Васька, всё ещё стоя на столе, широко раскрыл свою пасть. Колбаса ловко шлёпнулась в неё и мигом проглотилась. А Васька выпучил на нас глаза: это что же за надувательство? Куда же колбаса девалась, а?
Запомнилось мне одно скучное воскресенье. С рассвета и до самой ночи лил дождь и дул холодный ветер. Днём было темно, как в сумерки.
Мы все слонялись по комнатам и мёрзли.
— Давайте затопим печку и будем печь на углях сушёную кукурузу, — предложила Соня.
Все оживились и захлопотали: кто побежал за дровами, кто стал щепать лучинки, а мы с сестрой отправились на чердак, где у нас, под самой крышей, сушилась кукуруза.
Принесли дрова и стали растапливать печку.
Печка помещалась как раз напротив дивана, а на диване, положив голову на валик, лежал Васька.

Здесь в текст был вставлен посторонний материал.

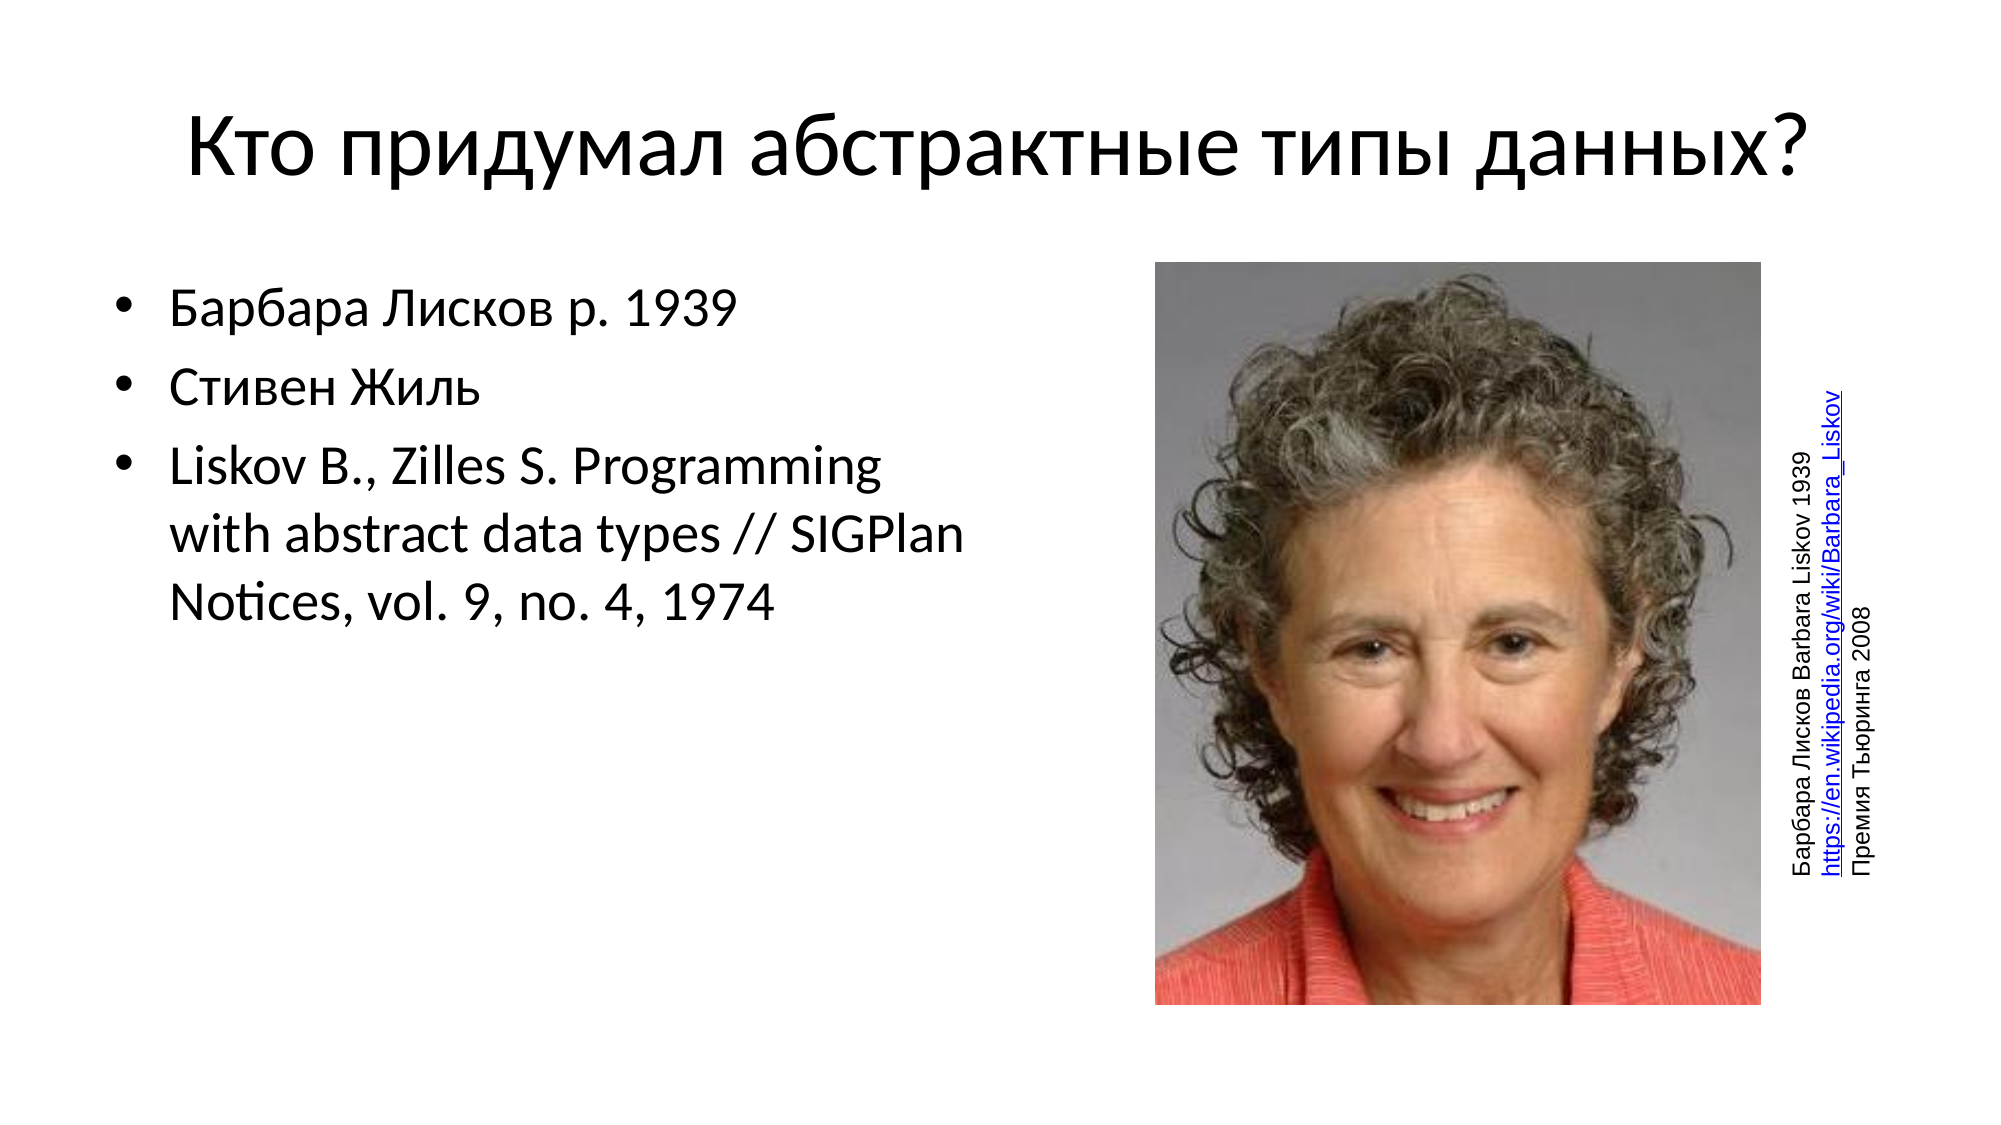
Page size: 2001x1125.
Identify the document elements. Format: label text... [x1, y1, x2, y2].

text_box Барбара Лисков Barbara Liskov 1939 https://en.wikipedia.org/wiki/Barbara_Liskov Премия Тьюринга 2008 [1777, 375, 1882, 892]
picture [1155, 262, 1761, 1006]
title Кто придумал абстрактные типы данных? [99, 45, 1900, 233]
list Барбара Лисков р. 1939 Стивен Жиль Liskov B., Zilles S. Programming with abstract data types // SIGPlan Notices, vol. 9, no. 4, 1974 Использование метода абстракции в программировании на примере построения польской записи выражения с помощью стека [99, 262, 984, 1005]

Он внимательно следил, как вспыхнула спичка, загорелись лучинки и, потрескивая, стали разгораться дрова. Васька насторожил ушки и даже сел от удивления на диване: ай-ай-ай, какая интересная штука!
Среди оживлённых разговоров мы как-то не заметили, что он сошёл с дивана.
И вдруг раздалось громкое: ффуууух!!!
Глядь, а Васька засунул голову в печку да со страху как ухнет там! От этого уханья огонь сразу вспыхнул, а Васька, бедняга, так и окаменел на месте.
Хорошо, что отец не растерялся, подскочил и оттащил его за хвост.
У Васьки обгорели усы и брови, мордочка вся была в золе. Он забился в угол дивана и оглянулся на нас, такой жалкий и растерянный, что, казалось, вот-вот заплачет.
Вот так обследовал печь!
— Ребята, ребята! — смеясь, звала Юля. — Скорее бегите сюда!
Мы выбежали на крыльцо:
— Что такое?
Юля закрыла рот рукой и грозила пальцем:
— Тише! Посмотрите-ка, посмотрите… Васька-то наш старается!..
На верхней ступеньке спускавшейся в сад лестницы сидел четырёхлетний мальчик Павлик. Он всхлипывал, что-то обиженно бормотал и пихал тигрёнка рукой. А Васька не обращал на это никакого внимания. Он примостился на задних лапах, передние положил Павлику на плечи и так, придерживая, старательно его «причёсывал». Он был очень доволен своим занятием и всё время ласково урчал и приговаривал над Павликовой головой: «гм… гм… гм…»
Он лизал от затылка на лоб. Волосы стали мокрые от слюны и торчали дыбом. А Васька, наверно, думал, что это очень красиво, и глаза у него маслились от удовольствия.